- _PASSAGE_:
Revenue for Other Activities in first-half 2023 totalled €125 million, up 2.5% as reported and also up 2.5% like for like.

Revenue growth was driven mainly by Lagardère Live Entertainment (up 58.5%), on the back of the full and unrestricted opening of live performance venues throughout the half year.

Revenue for Lagardère News3 declined by 4.7% over the period. Revenue for the Radio segment was down by 8.5% in the wake of lower audience figures, while Press revenue was down by 5.1%. Lastly, the international Elle licensing business grew by 4.6%.

2 Mainland China, Hong Kong and Japan.

3 Paris Match, Le Journal du Dimanche, JDD Magazine, Europe 1, Europe 2, RFM, and the Elle brand licence.

Recurring EBIT

Other Activities posted a €16 million decrease in recurring EBIT compared to first-half 2022, due to an unfavourable business mix and the cost of specific funding operations at Corporate level.

- _SET OF TASKS_:
1) In the Lagardère Other Activities report, by what percentage did Radio segment revenue decline?
2) Write the next part of the Lagardère Other Activities report, picking up after its last sentence.

- _GIVEN ENTRIES_:
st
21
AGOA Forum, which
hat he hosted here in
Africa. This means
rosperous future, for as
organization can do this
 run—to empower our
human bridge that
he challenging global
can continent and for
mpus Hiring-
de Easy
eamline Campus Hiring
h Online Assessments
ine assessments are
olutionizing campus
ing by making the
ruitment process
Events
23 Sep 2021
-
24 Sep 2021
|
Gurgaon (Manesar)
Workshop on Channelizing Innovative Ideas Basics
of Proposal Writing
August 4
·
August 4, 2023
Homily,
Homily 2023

---

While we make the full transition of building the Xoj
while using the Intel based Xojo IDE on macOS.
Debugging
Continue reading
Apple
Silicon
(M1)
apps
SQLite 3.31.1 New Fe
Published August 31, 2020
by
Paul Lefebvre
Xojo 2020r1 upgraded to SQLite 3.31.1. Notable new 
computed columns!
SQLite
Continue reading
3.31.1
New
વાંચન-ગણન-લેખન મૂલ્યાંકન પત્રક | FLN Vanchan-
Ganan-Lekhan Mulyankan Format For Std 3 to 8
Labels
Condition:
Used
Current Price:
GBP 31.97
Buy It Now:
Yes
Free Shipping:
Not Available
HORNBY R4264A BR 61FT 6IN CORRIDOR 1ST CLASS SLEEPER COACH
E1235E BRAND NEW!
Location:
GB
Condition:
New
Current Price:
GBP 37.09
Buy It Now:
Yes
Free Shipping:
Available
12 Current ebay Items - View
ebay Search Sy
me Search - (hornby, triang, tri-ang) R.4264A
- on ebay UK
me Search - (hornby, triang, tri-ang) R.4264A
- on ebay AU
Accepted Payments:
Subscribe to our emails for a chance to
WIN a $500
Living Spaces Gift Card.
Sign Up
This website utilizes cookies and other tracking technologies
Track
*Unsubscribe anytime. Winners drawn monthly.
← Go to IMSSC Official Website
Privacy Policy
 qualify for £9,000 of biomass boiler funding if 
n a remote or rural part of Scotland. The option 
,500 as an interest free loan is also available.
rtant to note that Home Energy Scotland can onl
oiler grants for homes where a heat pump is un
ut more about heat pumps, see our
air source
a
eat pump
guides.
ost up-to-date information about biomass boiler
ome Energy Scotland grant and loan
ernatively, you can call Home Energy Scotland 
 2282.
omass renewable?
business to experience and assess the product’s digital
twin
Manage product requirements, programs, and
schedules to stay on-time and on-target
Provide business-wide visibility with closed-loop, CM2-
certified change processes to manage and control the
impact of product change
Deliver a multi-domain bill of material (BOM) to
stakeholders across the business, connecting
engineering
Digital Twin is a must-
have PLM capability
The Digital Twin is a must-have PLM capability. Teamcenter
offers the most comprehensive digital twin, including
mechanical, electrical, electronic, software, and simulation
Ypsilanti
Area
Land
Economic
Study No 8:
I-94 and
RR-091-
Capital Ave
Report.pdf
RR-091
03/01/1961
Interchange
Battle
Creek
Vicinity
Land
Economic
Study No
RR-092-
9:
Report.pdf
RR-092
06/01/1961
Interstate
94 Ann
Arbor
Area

- _ANSWERS TO THE EXERCISE_:
1) 8.5%

2)
II. MAIN INCOME STATEMENT ITEMS

(€m) First-half 2022 First-half 2023
Revenue 3,027 3,701
Group recurring EBIT 107 141
Income (loss) from equity-accounted companies (5) (5)
Non-recurring/non-operating items (70) 43
of which impact of IFRS 16 on concession agreements 17 118
Profit before finance costs and tax 32 179
Finance costs, net (37) (38)
Interest expense on lease liabilities (29) (40)
Profit (loss) before tax (34) 101
Income tax benefit (expense) 2 (40)
Profit (loss) for the period (32) 61
Minority interests 13 16
Profit (loss) – Group share (45) 45

The Group posted a loss from equity-accounted companies of €5 million in the first half of 2023, unchanged from first-half 2022, with the amortisation of intangible assets in connection with the acquisition of shares in Extime Duty Free Paris, offset by improved operating performances from joint ventures and associates.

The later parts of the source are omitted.